Quand elle a appris qu'Alain Magloire avait été abattu, Élaine Langlois a été bouleversée. Jamais la conseillère en intervention à la Mission Old Brewery n'aurait pu penser que celui qui a été son client pendant deux semaines, en novembre dernier - un homme gentil, poli et pacifique - soit impliqué dans un incident violent et tombe sous les balles des policiers.

«Ça nous a bouleversés ici. Je m'explique mal comment on en est arrivé là. Je n'ai tellement pas perçu de violence chez cet homme-là...», dit-elle.

À la mi-novembre, Alain Magloire a été dirigé vers la Mission Old Brewery (MOB) par les urgences du Centre hospitalier de l'Université de Montréal (CHUM). Il voulait reprendre sa vie en main.

Il a donc intégré le programme L'Étape, qui offre le gîte et le couvert aux sans-abri qui cherchent à sortir de la rue. Pendant deux semaines, Élaine Langlois l'a épaulé dans toutes ses démarches.

«Je parlais à quelqu'un qui était conscient, lucide. J'étais certaine qu'il était sur la bonne voie. Son séjour ici s'est fait sans la moindre violence, il n'était pas agressif. Ça s'est très bien passé. On avait un bon lien de confiance avec lui», raconte Mme Langlois.

«Il était paisible, charmant, instruit», ajoute Matthew Pearce, directeur de la MOB, qui l'a croisé à plusieurs reprises lors de son séjour.

Après deux semaines, Alain Magloire avait trouvé une chambre à louer et entrepris des démarches pour dénicher un emploi. «Il avait pris le temps de cheminer et il repartait plus outillé. Son départ s'est fait de façon très organisée.
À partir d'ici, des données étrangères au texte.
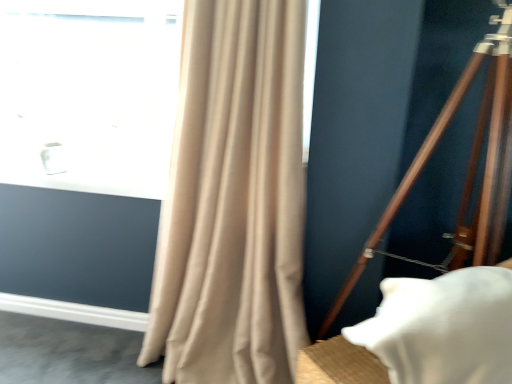
Question: Can you confirm if wooden tripod at right is positioned to the right of white matte pillow at lower right?

Choices:
 (A) yes
 (B) no

Answer: (A)

Question: Is wooden tripod at right taller than white matte pillow at lower right?

Choices:
 (A) yes
 (B) no

Answer: (A)

Question: Does wooden tripod at right have a lesser height compared to white matte pillow at lower right?

Choices:
 (A) no
 (B) yes

Answer: (A)

Question: Is white matte pillow at lower right completely or partially inside wooden tripod at right?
Il cherchait de l'aide quand il est arrivé ici et il en a eu», dit Mme Langlois.

Manque de suivi?

Que s'est-il passé entre le 2 décembre et le 3 février dans la vie d'Alain Magloire? Élaine Langlois ignore s'il bénéficiait des services de suivi intensif d'un centre de santé et services sociaux. «Je sais qu'il avait un suivi médical», se borne-t-elle à préciser.

Alain Magloire aurait-il pu être sauvé par un suivi plus serré? «Les recherches démontrent qu'on peut favoriser la réinsertion si on offre un soutien pendant un an à la sortie du refuge», souligne le directeur de la MOB, Matthew Pearce.

«Si on avait pu lui offrir ce soutien, c'est certain que ça aurait pu être favorable. Mais on n'a qu'une seule conseillère qui suit les clients à domicile. On n'a pas les moyens de faire plus», dit-il.

«Cette tragédie, c'est un échec pour la police, mais aussi pour le système de santé.»

Quelques jours après son arrivée, Alain Magloire a passé une autre entrevue, cette fois pour le programme PRISM, géré par le CHUM sur les lieux mêmes de la Mission Old Brewery. Ce programme est destiné aux sans-abri qui souffrent de troubles graves de santé mentale.

«On lui a offert d'intégrer notre programme parce qu'il correspondait parfaitement au type de clientèle qu'on cherche à avoir. J'aurais bien voulu l'avoir dans mon service», explique le psychiatre Olivier Farmer. Alain Magloire a finalement décliné l'offre des psychiatres, préférant poursuivre ses démarches avec L'Étape.

«Il s'exprimait bien. Il reconnaissait qu'il avait besoin d'un suivi en santé mentale. Est-ce qu'on aurait pu l'aider s'il avait accepté de venir chez nous? Peut-être que oui. Mais peut-être que non», dit le Dr Farmer.

Alain Magloire était connu aux urgences du CHUM, précise David Gaulin, cogestionnaire en psychiatrie, santé mentale et médecine des toxicomanies du CHUM. «Mais ce n'était pas un haut consommateur, de ceux qui aboutissent à l'urgence à tout bout de champ.»